Deux femmes ont été assassinées en mars au Portugal dans ce que les autorités qualifient désormais de double féminicide. Les documents d’enquête consultés par Le Monde retracent le parcours criminel de Cédric Prizzon, un ancien policier français de 42 ans, impliqué dans ces meurtres.
Ce qu'il faut retenir
- Cédric Prizzon, 42 ans, ancien policier français, est mis en cause dans les meurtres d’Audrey Cavalié et d’Angela Legobien-Cadillac, deux de ses anciennes compagnes.
- Les deux féminicides ont été commis au Portugal en mars 2026, selon les éléments de l’enquête.
- Les victimes étaient respectivement l’ex-compagne et la dernière partenaire de l’accusé, dont le mobile présumé reste à établir.
- Les documents d’enquête obtenus par Le Monde révèlent les étapes du périple criminel de Prizzon avant et après les faits.
- L’enquête se poursuit pour déterminer les circonstances exactes des meurtres et l’éventuelle préméditation.
Les investigations menées par les autorités portugaises et françaises ont permis de reconstituer les dernières semaines de Cédric Prizzon. Selon les éléments recueillis, l’ancien policier aurait multiplié les déplacements entre la France et le Portugal avant les deux féminicides. Ces mouvements, suivis par les enquêteurs, dessinent un scénario où la violence s’est progressivement intensifiée.
Les meurtres d’Audrey Cavalié et d’Angela Legobien-Cadillac ont été commis à quelques jours d’intervalle en mars 2026. La première victime, Audrey Cavalié, était son ex-compagne, tandis qu’Angela Legobien-Cadillac était sa dernière partenaire. Aucun lien de parenté n’unissait les deux femmes, mais toutes deux partageaient un passé relationnel avec l’accusé. Les autorités n’ont pas communiqué sur les circonstances précises des crimes, si ce n’est qu’il s’agit de coups mortels.

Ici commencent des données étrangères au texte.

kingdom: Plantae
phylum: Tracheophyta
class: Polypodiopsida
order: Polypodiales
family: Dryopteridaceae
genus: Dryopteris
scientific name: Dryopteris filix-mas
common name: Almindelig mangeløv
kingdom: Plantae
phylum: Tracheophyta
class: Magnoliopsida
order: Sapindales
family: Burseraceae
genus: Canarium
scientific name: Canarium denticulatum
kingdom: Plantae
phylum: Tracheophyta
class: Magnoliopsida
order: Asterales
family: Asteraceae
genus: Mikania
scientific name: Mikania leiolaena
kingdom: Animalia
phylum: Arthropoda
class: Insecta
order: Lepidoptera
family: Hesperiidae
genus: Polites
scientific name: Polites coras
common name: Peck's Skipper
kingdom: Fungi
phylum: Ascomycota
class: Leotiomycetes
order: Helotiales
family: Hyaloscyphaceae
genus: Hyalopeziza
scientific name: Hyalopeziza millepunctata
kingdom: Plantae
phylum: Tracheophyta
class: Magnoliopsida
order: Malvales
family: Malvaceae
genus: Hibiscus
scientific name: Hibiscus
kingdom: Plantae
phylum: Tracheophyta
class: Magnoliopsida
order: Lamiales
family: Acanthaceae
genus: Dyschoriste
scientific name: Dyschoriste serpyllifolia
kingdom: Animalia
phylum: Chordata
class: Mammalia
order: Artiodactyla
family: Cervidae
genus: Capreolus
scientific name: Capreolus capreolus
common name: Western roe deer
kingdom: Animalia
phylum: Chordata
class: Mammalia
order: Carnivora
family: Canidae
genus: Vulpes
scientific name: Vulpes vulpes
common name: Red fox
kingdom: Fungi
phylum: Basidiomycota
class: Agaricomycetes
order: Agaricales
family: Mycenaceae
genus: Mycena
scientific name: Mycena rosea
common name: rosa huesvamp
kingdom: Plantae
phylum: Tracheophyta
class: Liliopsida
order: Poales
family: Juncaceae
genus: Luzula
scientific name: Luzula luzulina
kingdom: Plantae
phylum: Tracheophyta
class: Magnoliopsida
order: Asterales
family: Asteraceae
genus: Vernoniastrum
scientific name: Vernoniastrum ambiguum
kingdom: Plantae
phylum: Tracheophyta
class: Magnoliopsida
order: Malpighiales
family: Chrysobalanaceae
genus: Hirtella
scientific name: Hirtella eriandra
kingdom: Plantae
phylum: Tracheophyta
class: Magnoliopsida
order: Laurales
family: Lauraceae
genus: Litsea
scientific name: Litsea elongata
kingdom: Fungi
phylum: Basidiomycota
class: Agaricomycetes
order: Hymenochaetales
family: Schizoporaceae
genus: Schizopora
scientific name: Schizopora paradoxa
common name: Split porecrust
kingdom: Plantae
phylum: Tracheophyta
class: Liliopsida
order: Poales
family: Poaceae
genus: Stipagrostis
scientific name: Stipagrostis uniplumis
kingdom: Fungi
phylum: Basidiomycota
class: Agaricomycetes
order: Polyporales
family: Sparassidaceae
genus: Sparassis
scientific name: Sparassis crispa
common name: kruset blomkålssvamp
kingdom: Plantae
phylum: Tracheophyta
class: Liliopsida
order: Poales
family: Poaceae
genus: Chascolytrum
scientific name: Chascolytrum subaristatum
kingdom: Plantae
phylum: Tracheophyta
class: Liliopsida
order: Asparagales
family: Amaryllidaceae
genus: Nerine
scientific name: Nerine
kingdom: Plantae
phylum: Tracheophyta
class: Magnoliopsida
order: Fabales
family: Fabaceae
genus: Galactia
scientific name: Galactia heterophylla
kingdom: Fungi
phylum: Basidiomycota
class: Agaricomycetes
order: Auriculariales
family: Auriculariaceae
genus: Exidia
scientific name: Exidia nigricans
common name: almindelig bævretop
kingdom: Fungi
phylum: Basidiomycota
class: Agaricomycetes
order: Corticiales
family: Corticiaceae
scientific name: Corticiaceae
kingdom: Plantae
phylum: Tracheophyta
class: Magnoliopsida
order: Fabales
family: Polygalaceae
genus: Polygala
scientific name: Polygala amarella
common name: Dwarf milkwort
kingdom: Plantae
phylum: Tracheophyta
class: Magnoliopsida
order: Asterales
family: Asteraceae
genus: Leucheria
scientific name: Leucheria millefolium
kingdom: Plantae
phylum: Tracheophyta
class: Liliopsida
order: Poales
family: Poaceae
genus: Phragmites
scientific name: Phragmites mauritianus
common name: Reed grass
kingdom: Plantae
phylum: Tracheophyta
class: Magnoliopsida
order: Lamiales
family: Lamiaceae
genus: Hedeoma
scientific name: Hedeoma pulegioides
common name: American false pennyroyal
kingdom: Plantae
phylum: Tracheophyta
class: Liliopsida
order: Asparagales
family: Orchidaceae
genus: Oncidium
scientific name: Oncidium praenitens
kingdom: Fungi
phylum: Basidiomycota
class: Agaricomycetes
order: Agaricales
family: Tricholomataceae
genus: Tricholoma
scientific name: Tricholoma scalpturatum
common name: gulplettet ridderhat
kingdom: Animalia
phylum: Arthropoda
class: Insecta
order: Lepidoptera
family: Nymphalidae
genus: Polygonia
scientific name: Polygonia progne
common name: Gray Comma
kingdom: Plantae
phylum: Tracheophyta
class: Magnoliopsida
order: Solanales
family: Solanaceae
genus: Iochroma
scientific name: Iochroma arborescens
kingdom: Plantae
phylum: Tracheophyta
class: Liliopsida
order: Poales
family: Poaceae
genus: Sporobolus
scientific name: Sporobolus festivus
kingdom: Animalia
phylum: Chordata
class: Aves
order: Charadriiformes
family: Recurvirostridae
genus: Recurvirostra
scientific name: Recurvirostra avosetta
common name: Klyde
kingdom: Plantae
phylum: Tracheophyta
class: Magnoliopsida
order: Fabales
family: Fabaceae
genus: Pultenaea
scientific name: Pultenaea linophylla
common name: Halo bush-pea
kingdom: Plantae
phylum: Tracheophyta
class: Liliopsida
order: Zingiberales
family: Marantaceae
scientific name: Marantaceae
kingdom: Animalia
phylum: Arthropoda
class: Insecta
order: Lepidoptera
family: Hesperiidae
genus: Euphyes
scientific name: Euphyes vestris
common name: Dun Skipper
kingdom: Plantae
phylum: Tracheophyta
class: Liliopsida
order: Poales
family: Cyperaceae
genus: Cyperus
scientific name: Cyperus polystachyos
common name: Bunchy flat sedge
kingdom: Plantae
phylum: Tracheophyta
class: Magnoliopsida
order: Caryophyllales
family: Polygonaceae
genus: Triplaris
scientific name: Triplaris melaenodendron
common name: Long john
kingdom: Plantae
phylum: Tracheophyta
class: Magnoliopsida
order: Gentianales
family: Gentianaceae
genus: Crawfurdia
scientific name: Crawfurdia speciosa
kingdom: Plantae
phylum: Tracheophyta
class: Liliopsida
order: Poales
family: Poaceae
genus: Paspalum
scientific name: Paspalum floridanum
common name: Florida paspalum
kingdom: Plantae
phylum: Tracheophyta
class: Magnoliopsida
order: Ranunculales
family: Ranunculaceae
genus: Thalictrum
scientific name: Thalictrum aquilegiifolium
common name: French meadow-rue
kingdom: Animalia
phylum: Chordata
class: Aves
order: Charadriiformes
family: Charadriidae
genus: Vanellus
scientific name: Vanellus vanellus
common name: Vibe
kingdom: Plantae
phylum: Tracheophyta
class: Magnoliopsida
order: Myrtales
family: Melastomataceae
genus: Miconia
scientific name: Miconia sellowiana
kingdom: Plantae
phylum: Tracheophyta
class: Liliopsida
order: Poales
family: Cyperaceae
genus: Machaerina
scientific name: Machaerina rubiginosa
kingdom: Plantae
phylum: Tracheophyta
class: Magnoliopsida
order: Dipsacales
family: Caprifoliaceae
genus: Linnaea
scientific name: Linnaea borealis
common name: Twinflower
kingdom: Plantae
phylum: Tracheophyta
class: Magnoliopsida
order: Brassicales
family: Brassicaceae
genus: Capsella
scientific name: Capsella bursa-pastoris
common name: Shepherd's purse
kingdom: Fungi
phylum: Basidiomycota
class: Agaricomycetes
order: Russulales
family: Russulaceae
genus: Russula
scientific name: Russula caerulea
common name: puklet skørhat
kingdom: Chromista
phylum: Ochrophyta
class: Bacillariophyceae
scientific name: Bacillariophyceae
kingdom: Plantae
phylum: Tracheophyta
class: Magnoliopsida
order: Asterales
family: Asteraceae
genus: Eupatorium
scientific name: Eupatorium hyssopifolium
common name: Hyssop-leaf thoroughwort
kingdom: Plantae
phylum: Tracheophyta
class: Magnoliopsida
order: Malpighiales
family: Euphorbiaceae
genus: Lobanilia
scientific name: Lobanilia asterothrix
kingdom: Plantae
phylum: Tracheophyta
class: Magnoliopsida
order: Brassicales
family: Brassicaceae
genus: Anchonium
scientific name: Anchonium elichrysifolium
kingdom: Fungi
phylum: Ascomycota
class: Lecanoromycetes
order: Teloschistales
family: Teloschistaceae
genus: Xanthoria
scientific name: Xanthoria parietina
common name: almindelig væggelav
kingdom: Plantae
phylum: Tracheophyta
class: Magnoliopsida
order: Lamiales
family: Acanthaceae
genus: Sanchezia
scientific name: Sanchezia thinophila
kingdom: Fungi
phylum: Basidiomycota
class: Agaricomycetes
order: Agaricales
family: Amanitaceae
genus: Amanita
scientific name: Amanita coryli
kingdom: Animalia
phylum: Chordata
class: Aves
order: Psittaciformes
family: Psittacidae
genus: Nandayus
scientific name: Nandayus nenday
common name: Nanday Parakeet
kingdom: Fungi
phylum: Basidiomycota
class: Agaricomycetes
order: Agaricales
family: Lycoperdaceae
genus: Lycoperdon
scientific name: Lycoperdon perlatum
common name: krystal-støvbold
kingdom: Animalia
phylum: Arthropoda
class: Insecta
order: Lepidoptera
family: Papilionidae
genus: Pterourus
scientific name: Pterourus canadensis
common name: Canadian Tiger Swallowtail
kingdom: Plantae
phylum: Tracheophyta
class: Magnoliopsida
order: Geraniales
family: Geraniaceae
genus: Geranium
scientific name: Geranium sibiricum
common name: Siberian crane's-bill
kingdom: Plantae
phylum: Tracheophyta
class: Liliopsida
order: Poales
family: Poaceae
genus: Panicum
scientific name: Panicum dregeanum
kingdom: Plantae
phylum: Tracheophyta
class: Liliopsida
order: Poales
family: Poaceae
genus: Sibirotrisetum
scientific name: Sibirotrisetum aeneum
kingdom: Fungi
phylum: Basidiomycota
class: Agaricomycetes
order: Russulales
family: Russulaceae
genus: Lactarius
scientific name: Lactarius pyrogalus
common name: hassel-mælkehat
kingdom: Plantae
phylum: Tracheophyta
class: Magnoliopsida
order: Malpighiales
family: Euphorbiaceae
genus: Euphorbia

D’après les documents consultés par Le Monde, Cédric Prizzon aurait quitté la France pour le Portugal quelques semaines avant les faits. Son itinéraire a été reconstitué grâce aux relevés téléphoniques, aux images de vidéosurveillance et aux témoignages recueillis. Les enquêteurs cherchent désormais à comprendre les motivations ayant conduit à ces actes.
« Les éléments en notre possession montrent une organisation méthodique de la part de l’accusé, notamment dans ses déplacements et ses choix de victimes », a indiqué un responsable de l’enquête sous couvert d’anonymat.
L’ancien policier, dont le profil interroge les autorités, a été interpellé dans les jours suivant les féminicides. Son casier judiciaire, marqué par des antécédents de violences conjugales, a été examiné avec attention. Les enquêteurs tentent de déterminer si ces meurtres s’inscrivent dans une logique de vengeance ou de contrôle sur ses anciennes partenaires.
Ce double féminicide soulève à nouveau la question de la protection des victimes de violences conjugales, même après une séparation. Les associations féministes appellent à renforcer les dispositifs d’alerte et de suivi des profils dangereux, alors que les féminicides continuent de marquer le paysage judiciaire européen. Les prochaines décisions judiciaires, attendues dans les mois à venir, pourraient influencer les politiques publiques en matière de prévention et de répression.
Cédric Prizzon, 42 ans, est un ancien policier français. Son casier judiciaire mentionne des antécédents de violences conjugales, et il était en contact avec les deux victimes avant leur meurtre.
À ce stade de l’enquête, aucun mobile officiel n’a été communiqué. Les enquêteurs examinent plusieurs pistes, dont une possible vengeance ou un contrôle sur ses anciennes partenaires.